I have heard lots of raving about Akka framework (Java/Scala service platform), but so far have not seen many actual examples of use cases it would be good for. So I would be interested in hearing about things developers have used it succesfully.
Only one limitation: please do not include case of writing a chat server. (why? since this has been overused as an example for lots of similar things)
We are using Akka in a large scale Telco project (unfortunately I can't disclose a lot of details). Akka actors are deployed and accessed remotely by a web application. In this way, we have a simplified RPC model based on Google protobuffer and we achieve parallelism using Akka Futures. So far, this model has worked brilliantly. One note: we are using the Java API.
We are using akka with its camel plugin to distribute our analysis and trending processing for twimpact.com. We have to process between 50 and 1000 messages per second. In addition to multi-node processing with camel it is also used to distribute work on a single processor to multiple workers for maximum performance. Works quite well, but requires some understanding of how to handle congestions.
We use Akka in spoken dialog systems (primetalk). Both internally and externally. In order to simultaneously run a lot of telephony channels on a single cluster node it is obviously necessary to have some multithreading framework. Akka works just perfect. We have previous nightmare with the java-concurrency. And with Akka it is just like a swing — it simply works. Robust and reliable. 24*7, non-stop.
Inside a channel we have real-time stream of events that are processed in parallel. In particular: - lengthy automatic speech recognition — is done with an actor; - audio output producer that mixes a few audio sources (including synthesized speech); - text-to-speech conversion is a separate set of actors shared between channels; - semantic and knowledge processing.
To make interconnections of complex signal processing we use SynapseGrid. It has the benefit of compile-time checking of the DataFlow in the complex actor systems.
Disclaimer: I am the PO for Akka
Besides offering a concurrency smorgasbord that is much simpler to reason about and to get correct (actors, agents, dataflow concurrency) and with concurrency control in the form of STM.
Here are some use-cases you might consider:
I was trying out my hands on Akka (Java api). What I tried was to compare Akka's actor based concurrency model with that of plain Java concurrency model (java.util.concurrent classes).

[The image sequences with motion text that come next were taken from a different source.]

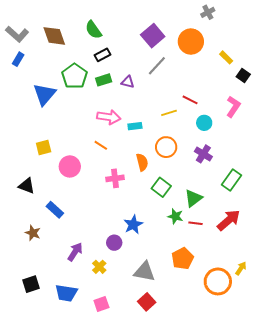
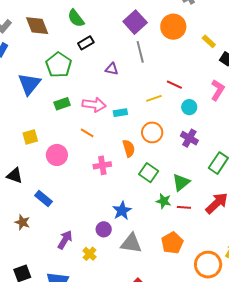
gray line: (157, 66) -> (140, 52), turned -55
green rectangle: (104, 80) -> (62, 104), moved
gray triangle: (144, 272) -> (131, 243), moved

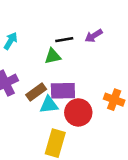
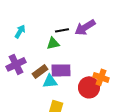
purple arrow: (94, 36) -> (85, 27), size x1.5
red circle: (78, 112) -> (89, 87), moved

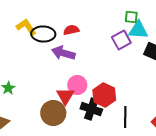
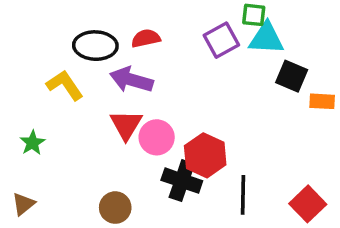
yellow L-shape: (26, 27) -> (65, 85), moved
purple square: (121, 40) -> (221, 40), moved
red triangle: (65, 96) -> (126, 125), moved
brown circle: (53, 113) -> (115, 208), moved, size x0.7

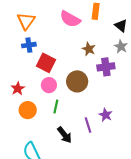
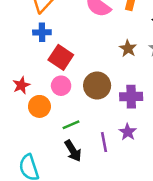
brown star: (89, 49) -> (128, 48), moved
purple cross: (106, 67) -> (131, 97), moved
green line: (56, 106) -> (71, 125), moved, turned 48
orange circle: (28, 110) -> (39, 106), moved

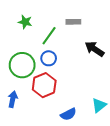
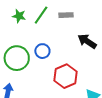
green line: (49, 36) -> (41, 15), moved
red hexagon: (44, 85) -> (66, 76), moved

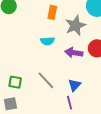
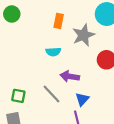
purple arrow: (74, 53) -> (70, 76), moved

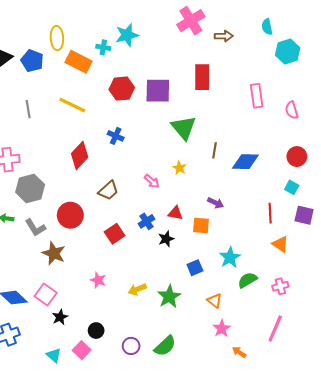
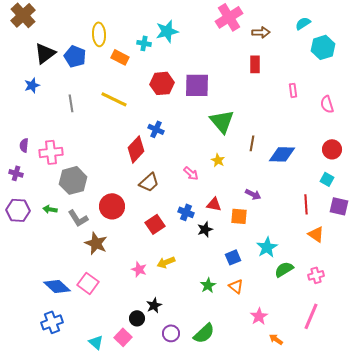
cyan semicircle: (267, 27) -> (303, 23), turned 70
orange rectangle: (79, 62) -> (120, 57), size x0.7
red rectangle: (202, 77) -> (255, 64), moved, size x0.7
pink rectangle: (257, 96) -> (293, 90), size x0.6
red diamond: (80, 155) -> (136, 149), moved
blue cross: (147, 221) -> (186, 212), turned -35
yellow arrow: (137, 289) -> (166, 262), moved
green star: (169, 297) -> (208, 285), size x0.7
orange triangle: (214, 301) -> (236, 286), moved
black star: (60, 317) -> (154, 305), moved

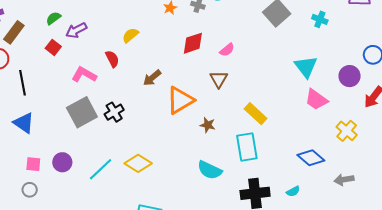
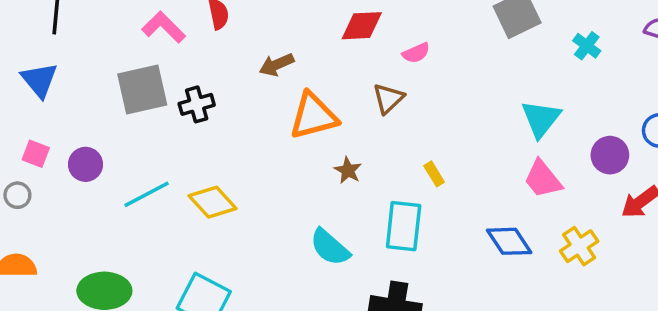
yellow rectangle: (256, 114) -> (434, 174), size x0.6
blue diamond: (311, 158) -> (509, 241), moved

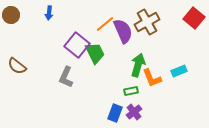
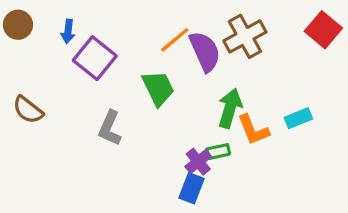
blue arrow: (49, 13) -> (68, 31), moved
purple square: (77, 45) -> (95, 58), moved
purple cross: (134, 112) -> (198, 162), moved

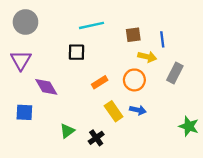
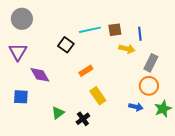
cyan line: (92, 25) -> (90, 30), moved
black square: (76, 52) -> (66, 45), turned 35
orange circle: (134, 80) -> (149, 86), moved
blue arrow: (138, 110) -> (136, 107), moved
green star: (189, 126) -> (163, 109), turned 30

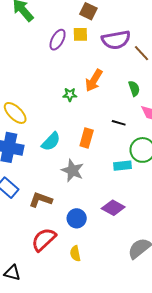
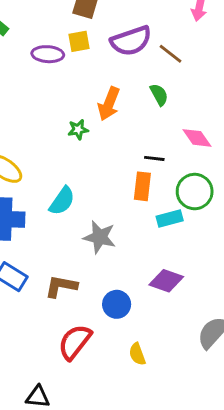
purple ellipse: (58, 40) -> (48, 54), turned 75
green semicircle: (134, 88) -> (159, 95), moved
orange rectangle: (87, 138) -> (142, 186), moved
yellow semicircle: (75, 253) -> (137, 354), moved

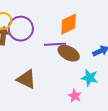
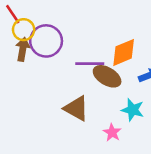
orange diamond: (69, 24) -> (124, 52), moved
brown triangle: (26, 79) -> (76, 108), moved

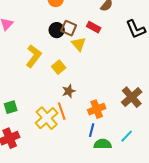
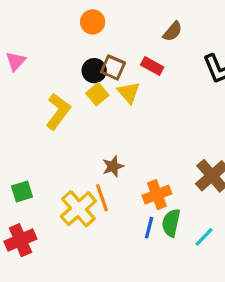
yellow square: (59, 67) -> (97, 94), moved
green semicircle: (103, 144) -> (171, 223), moved, turned -78

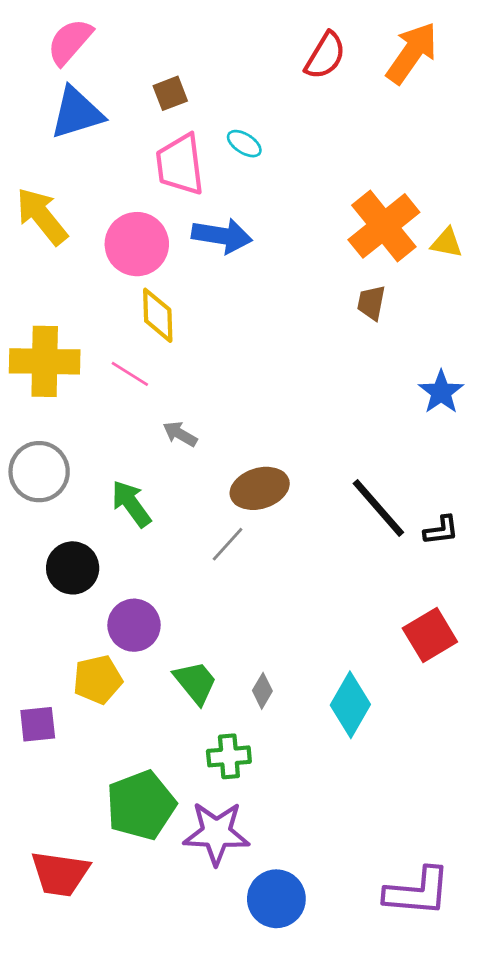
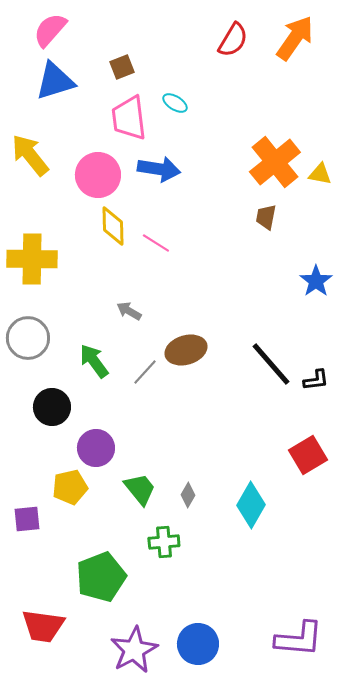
pink line: (130, 374) -> (156, 243), moved
gray line: (228, 544) -> (145, 372), moved
purple star: (216, 833) -> (134, 650), moved, turned -30

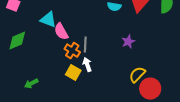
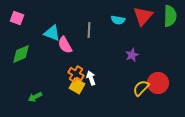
gray line: (85, 45) -> (89, 30), moved
orange cross: (72, 51) -> (76, 74), moved
red circle: (150, 89) -> (158, 83), moved

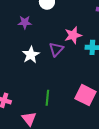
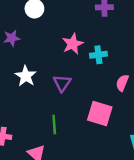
purple triangle: (56, 49) -> (62, 83), moved

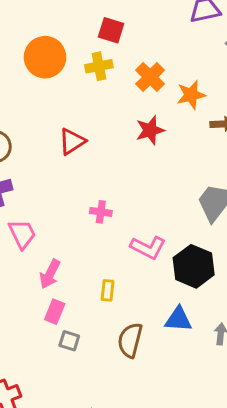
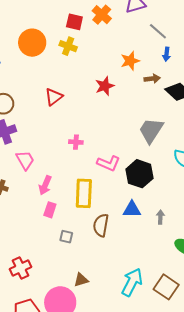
yellow cross: (99, 66) -> (68, 46), turned 36
orange cross: (150, 77) -> (102, 15), moved
yellow rectangle: (108, 290) -> (84, 193), size x2.0
gray square: (69, 341) -> (66, 237), moved

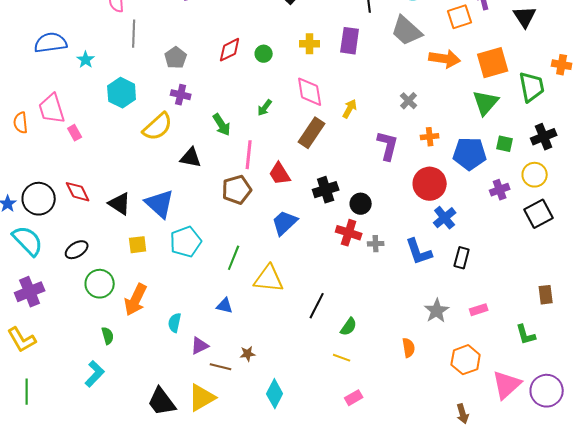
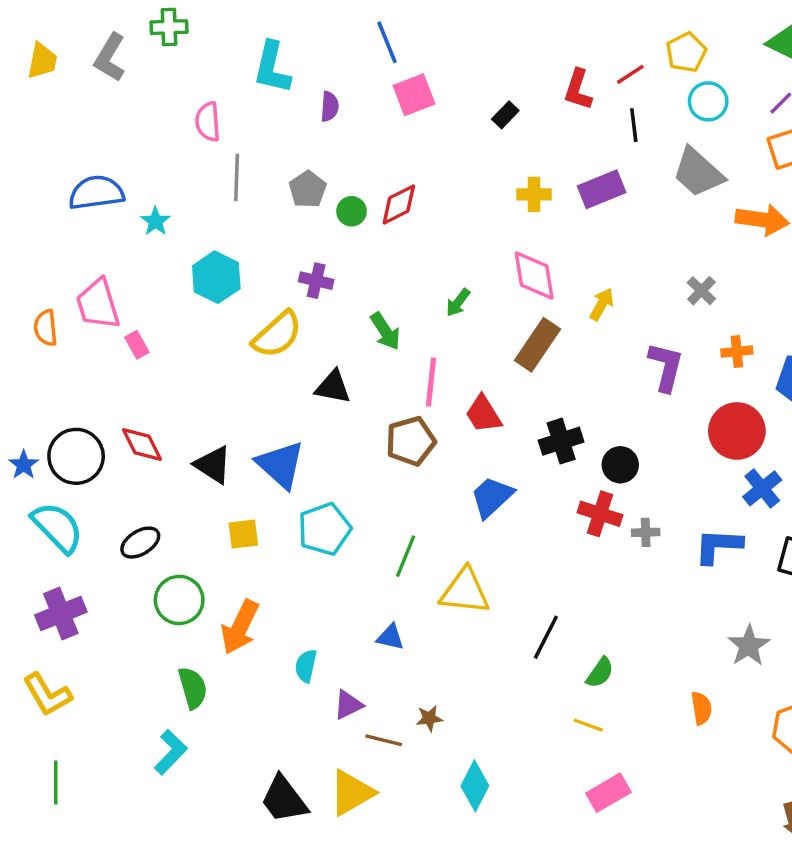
purple rectangle: (350, 41) -> (602, 189), turned 60
green circle: (264, 54) -> (352, 211), moved
gray pentagon: (176, 58) -> (308, 189), moved
blue L-shape: (419, 252) -> (718, 546), turned 112
green semicircle: (108, 336) -> (193, 688), size x1.4
pink rectangle: (354, 398) -> (608, 793), size x1.4

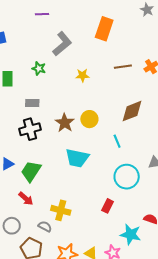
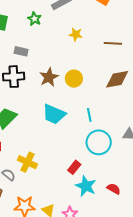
brown line: (123, 67) -> (113, 43), moved
cyan line: (117, 141) -> (89, 115), moved
cyan star: (131, 234) -> (86, 186), moved

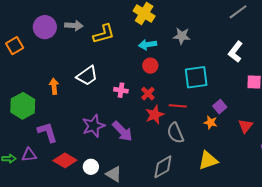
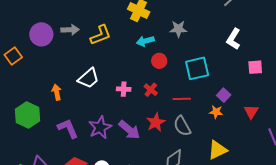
red circle: (150, 66) -> (159, 61), moved
red star: (155, 115) -> (156, 122), moved
purple L-shape: (47, 132) -> (68, 128), moved

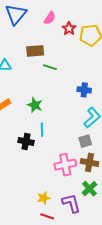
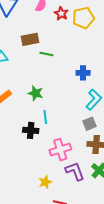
pink cross: (65, 165) -> (60, 150), moved
yellow star: (44, 198) -> (45, 182), moved
purple L-shape: (71, 203) -> (75, 171), moved

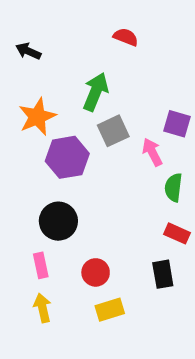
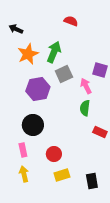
orange star: (37, 117) -> (28, 54), moved
green semicircle: (173, 187) -> (85, 108), moved
black rectangle: (163, 274) -> (92, 181), moved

The use case was a simple canonical map reduce implementation of character count. The dataset was a collection of randomly generated strings (400 chars in length), and calculate the number of vowels in them.
For Akka I used a BalancedDispatcher(for load balancing amongst threads) and RoundRobinRouter (to keep a limit on my function actors). For Java, I used simple fork join technique (implemented without any work stealing algorithm) that would fork map/reduce executions and join the results. Intermediate results were held in blocking queues to make even the joining as parallel as possible. Probably, if I am not wrong, that would mimic somehow the "mailbox" concept of Akka actors, where they receive messages.
Observation: Till medium loads (~50000 string input) the results were comparable, varying slightly in different iterations. However, as I increased my load to ~100000 it would hang the Java solution. I configured the Java solution with 20-30 threads under this condition and it failed in all iterations.
Increasing the load to 1000000, was fatal for Akka as well. I can share the code with anyone interested to have a cross check.
So for me, it seems Akka scales out better than traditional Java multithreaded solution. And probably the reason is the under the hood magic of Scala.
If I can model a problem domain as an event driven message passing one, I think Akka is a good choice for the JVM.
Test performed on: Java version:1.6 IDE: Eclipse 3.7 Windows Vista 32 bit. 3GB ram. Intel Core i5 processor, 2.5 GHz clock speed
Please note, the problem domain used for the test can be debated and I tried to be as much fair as my Java knowledge allowed :-)
If you abstract the chat server up a level, then you get the answer.
Akka provides a messaging system that is akin to Erlang's "let it crash" mentality.
So examples are things that need varying levels of durability and reliability of messaging:
The nice things about Akka are the choices it affords for persistence, it's STM implementation, REST server and fault-tolerance.
Don't get annoyed by the example of a chat server, think of it as an example of a certain class of solution.
With all their excellent documentation, I feel like a gap is this exact question, use-cases and examples. Keeping in mind the examples are non-trivial.
(Written with only experience of watching videos and playing with the source, I have implemented nothing using akka.)